● **Request**:
Transcribe each record below word for word.

● **Stored data entries**:

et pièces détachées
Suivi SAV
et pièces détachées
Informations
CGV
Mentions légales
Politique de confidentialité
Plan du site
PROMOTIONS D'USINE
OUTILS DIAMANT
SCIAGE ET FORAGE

● **Task response**:
et pièces détachées
Suivi SAV
et pièces détachées
Informations
CGV
Mentions légales
Politique de confidentialité
Plan du site
PROMOTIONS D'USINE
OUTILS DIAMANT
SCIAGE ET FORAGE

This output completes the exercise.